● **INSTRUCTIONS TO FOLLOW**: Pull each line holding the word "Poster" from the data.

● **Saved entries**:
******

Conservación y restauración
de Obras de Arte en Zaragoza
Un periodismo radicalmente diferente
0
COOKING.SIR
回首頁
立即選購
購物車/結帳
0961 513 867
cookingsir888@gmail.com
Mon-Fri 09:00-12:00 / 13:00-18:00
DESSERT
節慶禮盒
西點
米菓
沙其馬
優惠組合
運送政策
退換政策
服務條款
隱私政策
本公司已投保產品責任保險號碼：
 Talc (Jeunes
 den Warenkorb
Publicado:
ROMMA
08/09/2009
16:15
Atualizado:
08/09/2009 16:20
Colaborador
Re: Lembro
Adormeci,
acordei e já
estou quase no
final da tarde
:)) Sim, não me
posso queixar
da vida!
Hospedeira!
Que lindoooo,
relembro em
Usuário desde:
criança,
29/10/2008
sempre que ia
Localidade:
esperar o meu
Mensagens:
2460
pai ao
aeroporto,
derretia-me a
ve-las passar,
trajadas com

******

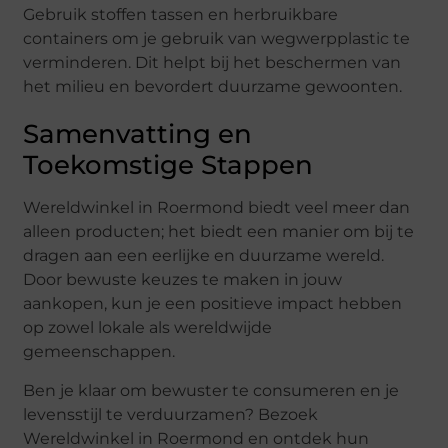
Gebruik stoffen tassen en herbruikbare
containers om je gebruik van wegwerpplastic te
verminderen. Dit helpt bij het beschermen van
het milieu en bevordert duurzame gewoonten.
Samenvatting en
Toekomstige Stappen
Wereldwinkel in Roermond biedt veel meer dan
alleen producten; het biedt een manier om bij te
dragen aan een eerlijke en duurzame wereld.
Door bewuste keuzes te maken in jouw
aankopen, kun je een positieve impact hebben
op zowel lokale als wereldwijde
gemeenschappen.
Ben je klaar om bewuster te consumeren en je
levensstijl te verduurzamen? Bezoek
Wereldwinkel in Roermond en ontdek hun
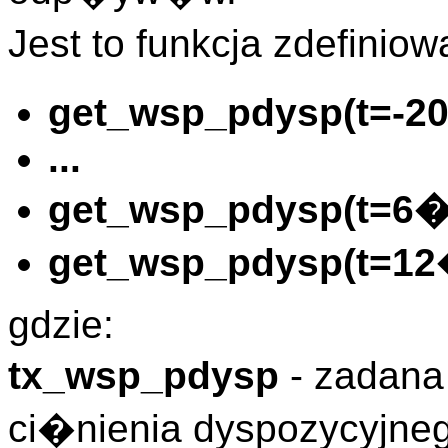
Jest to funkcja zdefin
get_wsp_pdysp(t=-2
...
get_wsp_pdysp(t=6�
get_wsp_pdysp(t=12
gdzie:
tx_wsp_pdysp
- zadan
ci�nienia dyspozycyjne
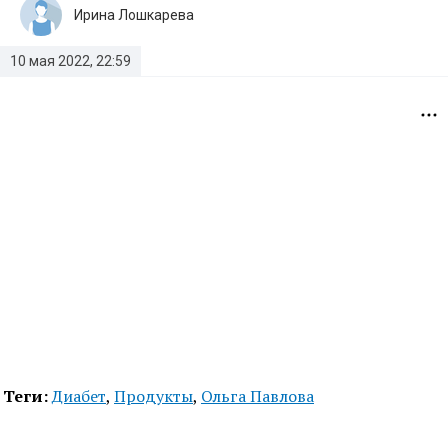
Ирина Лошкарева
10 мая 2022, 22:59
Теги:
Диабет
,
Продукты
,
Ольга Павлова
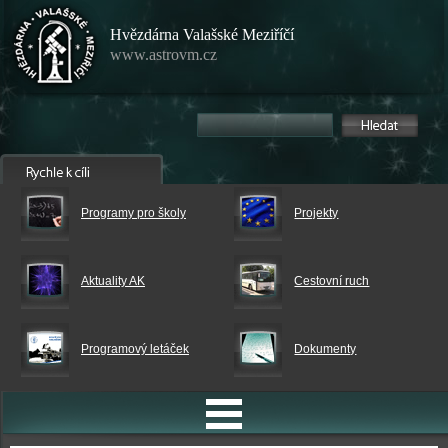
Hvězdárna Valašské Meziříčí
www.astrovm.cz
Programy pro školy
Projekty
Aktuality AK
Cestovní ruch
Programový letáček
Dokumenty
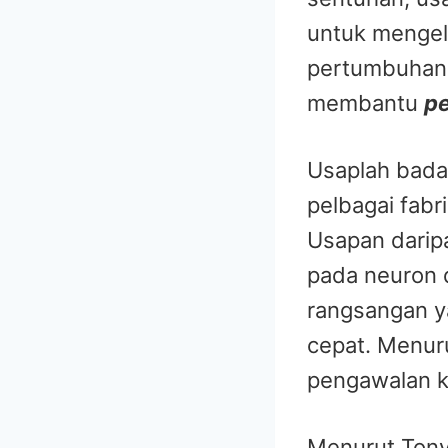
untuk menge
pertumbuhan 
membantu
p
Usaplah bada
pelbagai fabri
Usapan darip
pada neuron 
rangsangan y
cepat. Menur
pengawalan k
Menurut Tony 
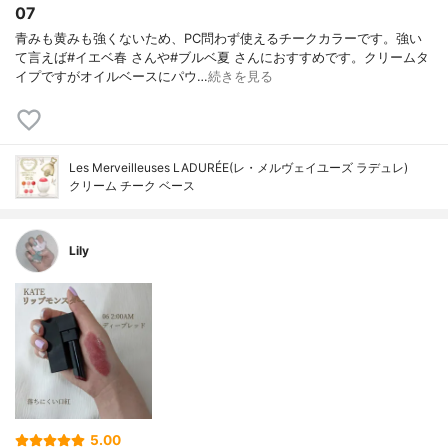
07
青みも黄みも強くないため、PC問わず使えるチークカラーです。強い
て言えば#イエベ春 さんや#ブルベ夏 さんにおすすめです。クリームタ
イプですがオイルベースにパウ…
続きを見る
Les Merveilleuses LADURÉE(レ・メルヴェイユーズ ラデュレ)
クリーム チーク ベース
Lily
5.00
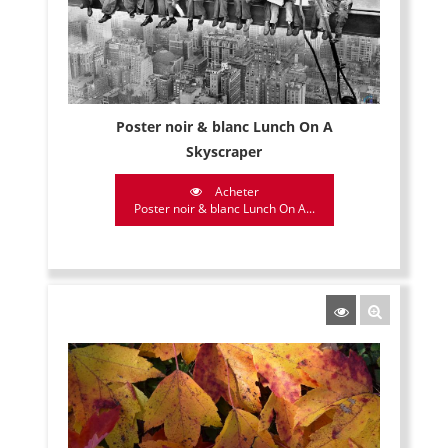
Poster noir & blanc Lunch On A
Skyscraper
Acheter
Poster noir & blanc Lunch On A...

******

● **RESPONSE TO THIS TASK**:
Poster noir & blanc Lunch On A
Poster noir & blanc Lunch On A...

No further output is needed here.